What if you don’t feel understood?
If you do not feel the person you have chosen to talk to has understood, tell someone else, or call a suicide crisis helpline. There are plenty of people out there who will understand. Don’t let one bad experience stop you from finding someone who can help.
Remember that while it may seem as if these suicidal thoughts and feelings will never end, this is never a permanent condition. You WILL feel better again. In the meantime, there are some ways to help cope with your suicidal thoughts and feelings.
Things to do
- Talk with someone every day, preferably face to face. Though you feel like withdrawing, ask trusted friends and acquaintances to spend time with you. Or continue to call a crisis helpline and talk about your feelings.
- Make a safety plan. Develop a set of steps that you can follow during a suicidal crisis. It should include contact numbers for your doctor or therapist, as well as friends and family members who will help in an emergency.
- Make a written schedule for yourself every day and stick to it, no matter what. Keep a regular routine as much as possible, even when your feelings seem out of control.
- Get out in the sun or into nature for at least 30 minutes a day.
- Exercise as vigorously as is safe for you. To get the most benefit, aim for 30 minutes of exercise per day. But you can start small. Three 10-minute bursts of activity can have a positive effect on mood.
- Make time for things that bring you joy. Even if very few things bring you pleasure at the moment, force yourself to do the things you used to enjoy.
- Remember your personal goals. You may have always wanted to travel to a particular place, read a specific book, own a pet, move to another place, learn a new hobby, volunteer, go back to school, or start a family. Write your personal goals down.
Things to avoid:
- Being alone. Solitude can make suicidal thoughts even worse. Visit a friend, or family member. If you have no one, pick up the phone and call a crisis helpline.
- Alcohol and drugs. Drugs and alcohol can increase depression, hamper your problem-solving ability, and can make you act impulsively.

◆ **Dataset content**:
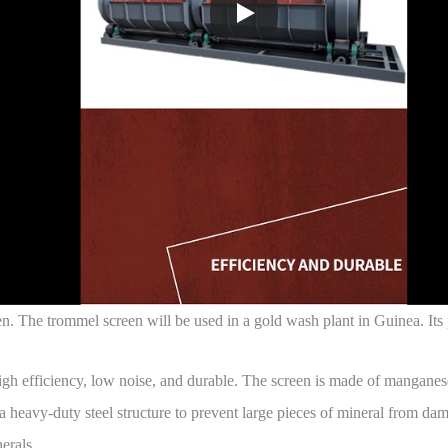
n. The trommel screen will be used in a gold wash plant in Guinea. Its
 high efficiency, low noise, and durable. The screen is made of manganes
 heavy-duty steel structure to prevent large pieces of mineral from dama
erals.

◆ **Task requirements**:
Go on with the guide to coping with suicidal thoughts, starting after its final sentence. The listing isn't needed for anything here.

◆ **Answer area**:
- Doing things that make you feel worse. Listening to sad music, looking at certain photographs, reading old letters, or visiting a loved one’s grave can all increase negative feelings.
- Thinking about suicide and other negative thoughts. Try not to become preoccupied with suicidal thoughts as this can make them even stronger. Don’t think and rethink negative thoughts. Find a distraction. Giving yourself a break from suicidal thoughts can help, even if it’s for a short time.
Even if your suicidal thoughts and feelings have subsided, get help for yourself. Experiencing that sort of emotional pain is itself a traumatizing experience. Finding a support group or therapist can be very helpful in decreasing the chances that you will feel suicidal again in the future. You can get help and referrals from your doctor or from the organizations listed in our Related Links section.
5 steps to recovering from suicidal thoughts and feelings
- Identify triggers or situations that lead to feelings of despair or generate suicidal thoughts, such as an anniversary of a loss, alcohol, or stress from relationships. Find ways to avoid these places, people, or situations.
- Take care of yourself. Eat right, don’t skip meals, and get plenty of sleep. Exercise is also key: it releases endorphins, relieves stress, and promotes emotional well-being.
- Build your support network. Surround yourself with positive influences and people who make you feel good about yourself. The more you’re invested in other people and your community, the more you have to lose—which will help you stay positive and on the recovery track.
- Develop new activities and interests. Find new hobbies, volunteer activities, or work that gives you a sense of meaning and purpose. When you’re doing things you find fulfilling, you’ll feel better about yourself and feelings of despair are less likely to return.
- Learn to deal with stress in a healthy way. Find healthy ways to keep your stress levels in check, including exercising, meditating, using sensory strategies to relax, practicing simple breathing exercises, and challenging self-defeating thoughts.